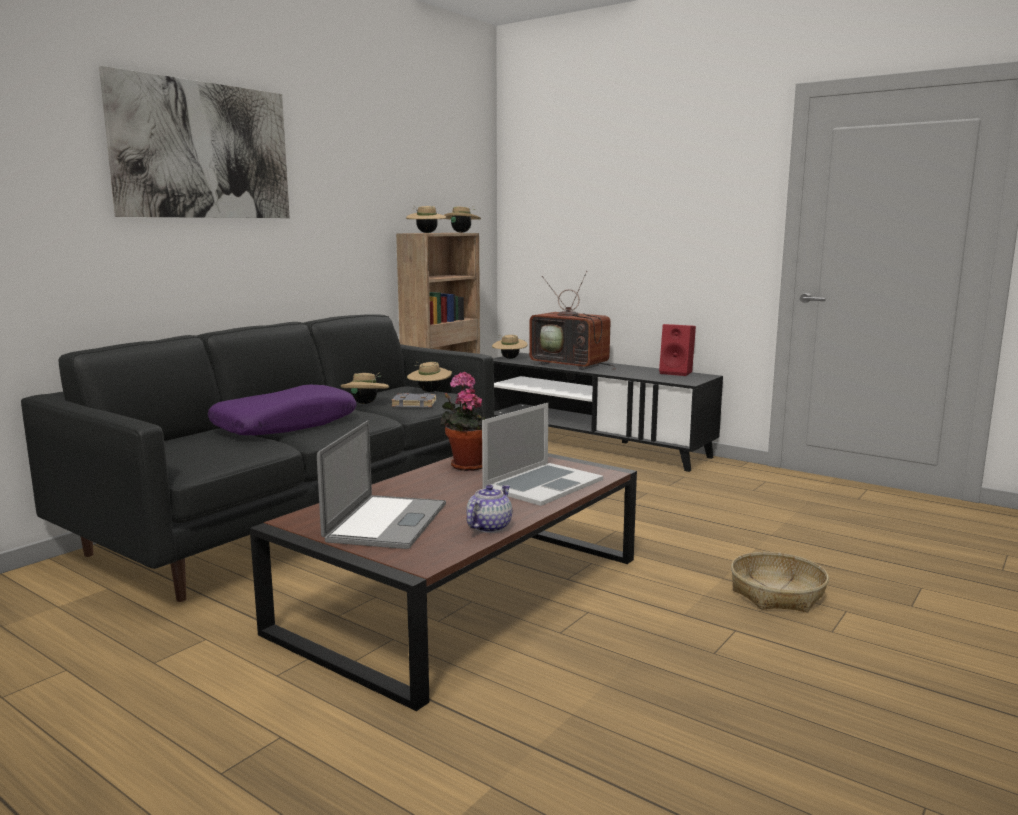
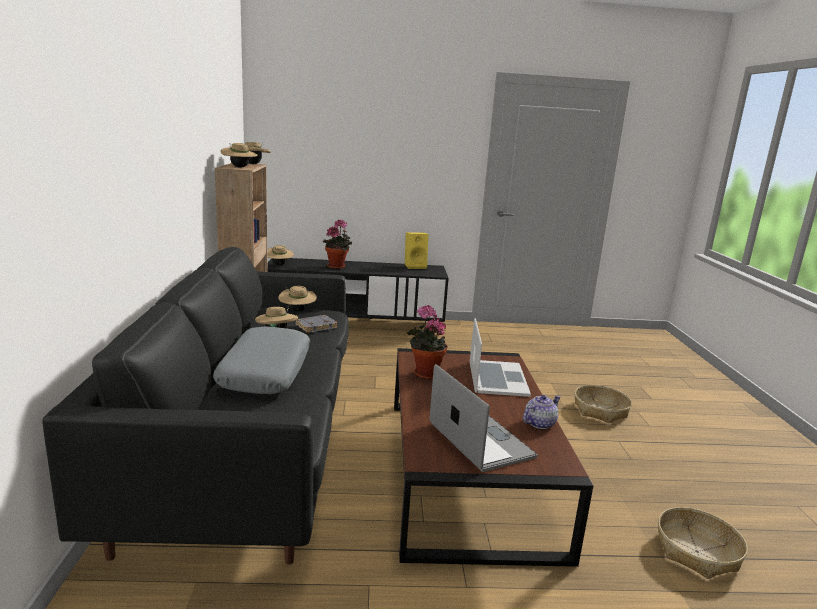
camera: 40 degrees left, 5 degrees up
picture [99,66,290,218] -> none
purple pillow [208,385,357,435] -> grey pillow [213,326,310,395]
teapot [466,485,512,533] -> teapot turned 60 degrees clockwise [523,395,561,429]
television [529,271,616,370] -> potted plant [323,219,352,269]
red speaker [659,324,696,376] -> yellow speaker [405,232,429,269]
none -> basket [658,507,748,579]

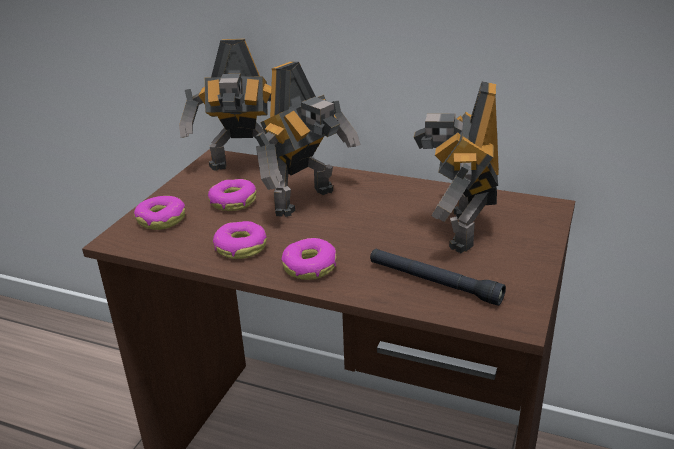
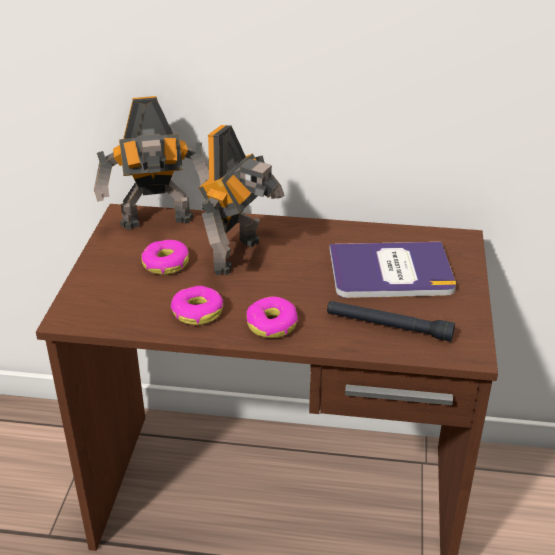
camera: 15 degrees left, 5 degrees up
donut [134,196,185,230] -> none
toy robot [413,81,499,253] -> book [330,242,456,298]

◇ ◇ ◇ ◇ ◇

WHAT IS NEEDED -
Exactly the lines from the one that contains "none -> basket [658,507,748,579]" through the final line of the records above are needed, given again word for word, with every picture left out.

ANSWER TO THE PROBLEM -
none -> basket [658,507,748,579]

camera: 15 degrees left, 5 degrees up
donut [134,196,185,230] -> none
toy robot [413,81,499,253] -> book [330,242,456,298]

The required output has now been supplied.